Retype the data below verbatim; pictures do not belong in the copy.

(Data extracted from a collection)
_ _ _ _ _

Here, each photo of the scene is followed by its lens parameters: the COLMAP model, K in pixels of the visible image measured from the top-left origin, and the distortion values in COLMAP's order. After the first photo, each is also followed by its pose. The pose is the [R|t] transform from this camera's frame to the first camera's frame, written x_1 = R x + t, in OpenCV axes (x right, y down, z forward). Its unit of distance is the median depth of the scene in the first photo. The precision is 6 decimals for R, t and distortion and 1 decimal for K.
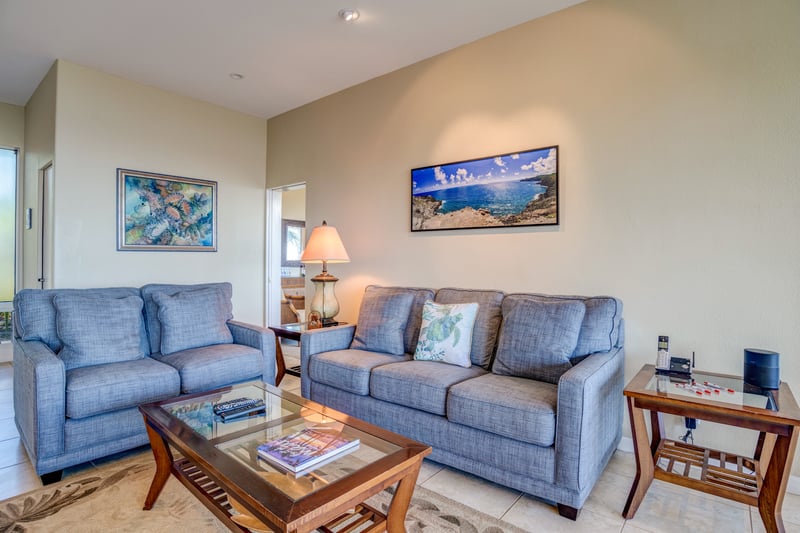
lens RADIAL K [[410.8, 0, 402.5], [0, 410.8, 263.5], [0, 0, 1]] dist [-0.073113, 0.025355]
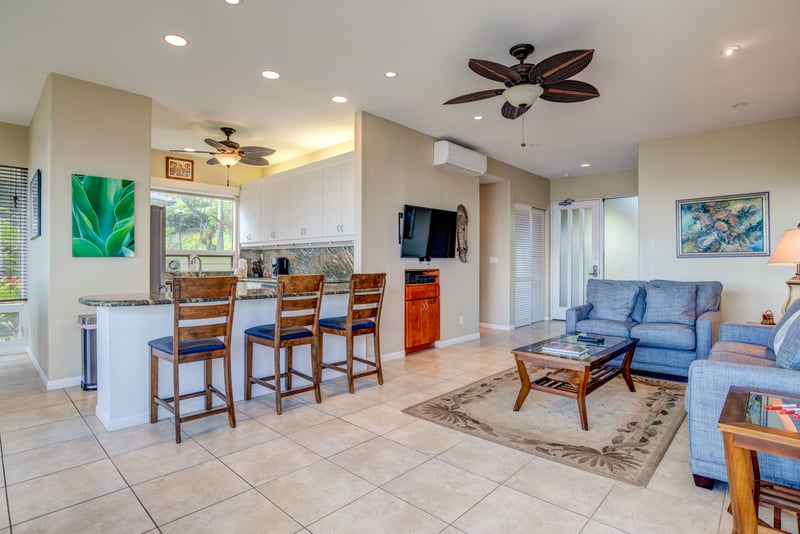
lens RADIAL K [[410.8, 0, 402.5], [0, 410.8, 264.0], [0, 0, 1]] dist [-0.073113, 0.025355]
pose [[-0.061800, -0.008471, -0.998053, 0.841150], [-0.005923, 0.999949, -0.008120, 0.008388], [0.998071, 0.005410, -0.061847, 0.107994]]
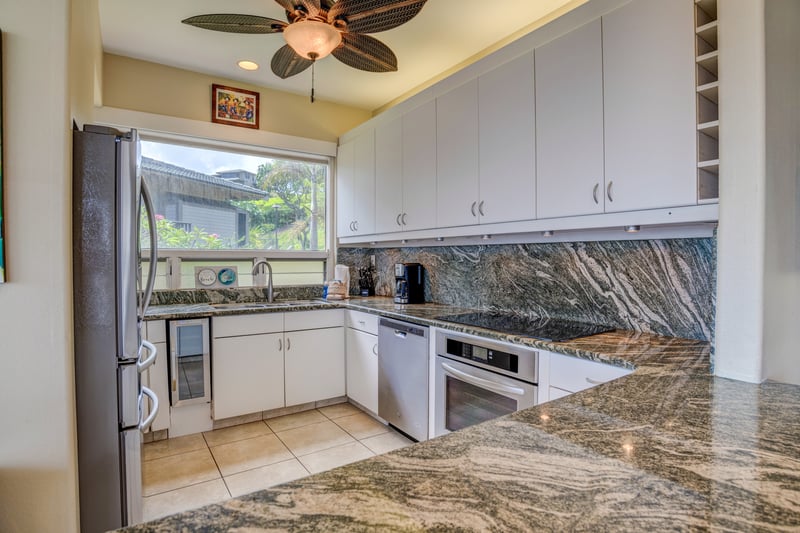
lens RADIAL K [[410.8, 0, 402.5], [0, 410.8, 263.5], [0, 0, 1]] dist [-0.073113, 0.025355]
pose [[-0.275233, 0.002209, -0.961375, -0.039908], [-0.008242, 0.999955, 0.004658, -0.038021], [0.961342, 0.009206, -0.275202, -0.318651]]
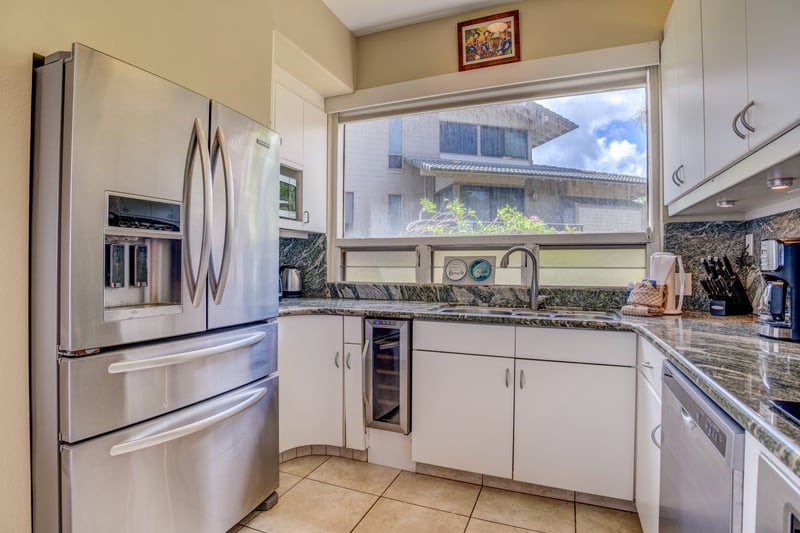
lens RADIAL K [[410.8, 0, 402.5], [0, 410.8, 263.5], [0, 0, 1]] dist [-0.073113, 0.025355]
pose [[-0.954368, -0.014314, -0.298291, -0.542126], [-0.013514, 0.999897, -0.004743, -0.002388], [0.298328, -0.000495, -0.954463, -0.336276]]
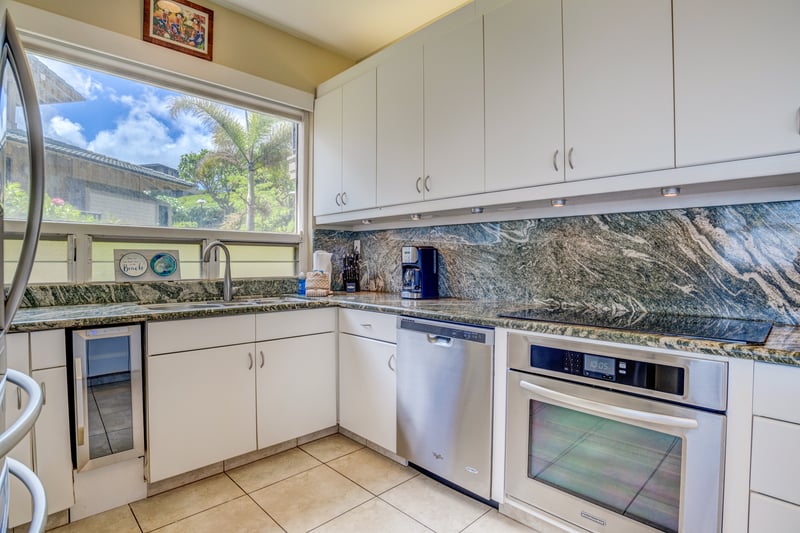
lens RADIAL K [[410.8, 0, 402.5], [0, 410.8, 263.5], [0, 0, 1]] dist [-0.073113, 0.025355]
pose [[-0.107696, -0.002481, -0.994181, -0.248926], [-0.007617, 0.999970, -0.001671, 0.000385], [0.994155, 0.007392, -0.107711, -0.536221]]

_ _ _ _ _

▸ FINISHED EXERCISE:
Here, each photo of the scene is followed by its lens parameters: the COLMAP model, K in pixels of the visible image measured from the top-left origin, and the distortion values in COLMAP's order. After the first photo, each is also followed by its pose. The pose is the [R|t] transform from this camera's frame to the first camera's frame, written x_1 = R x + t, in OpenCV axes (x right, y down, z forward). Its unit of distance is the median depth of the scene in the first photo. The precision is 6 decimals for R, t and distortion and 1 decimal for K.
lens RADIAL K [[410.8, 0, 402.5], [0, 410.8, 263.5], [0, 0, 1]] dist [-0.073113, 0.025355]
lens RADIAL K [[410.8, 0, 402.5], [0, 410.8, 264.0], [0, 0, 1]] dist [-0.073113, 0.025355]
pose [[-0.061800, -0.008471, -0.998053, 0.841150], [-0.005923, 0.999949, -0.008120, 0.008388], [0.998071, 0.005410, -0.061847, 0.107994]]
lens RADIAL K [[410.8, 0, 402.5], [0, 410.8, 263.5], [0, 0, 1]] dist [-0.073113, 0.025355]
pose [[-0.275233, 0.002209, -0.961375, -0.039908], [-0.008242, 0.999955, 0.004658, -0.038021], [0.961342, 0.009206, -0.275202, -0.318651]]
lens RADIAL K [[410.8, 0, 402.5], [0, 410.8, 263.5], [0, 0, 1]] dist [-0.073113, 0.025355]
pose [[-0.954368, -0.014314, -0.298291, -0.542126], [-0.013514, 0.999897, -0.004743, -0.002388], [0.298328, -0.000495, -0.954463, -0.336276]]
lens RADIAL K [[410.8, 0, 402.5], [0, 410.8, 263.5], [0, 0, 1]] dist [-0.073113, 0.025355]
pose [[-0.107696, -0.002481, -0.994181, -0.248926], [-0.007617, 0.999970, -0.001671, 0.000385], [0.994155, 0.007392, -0.107711, -0.536221]]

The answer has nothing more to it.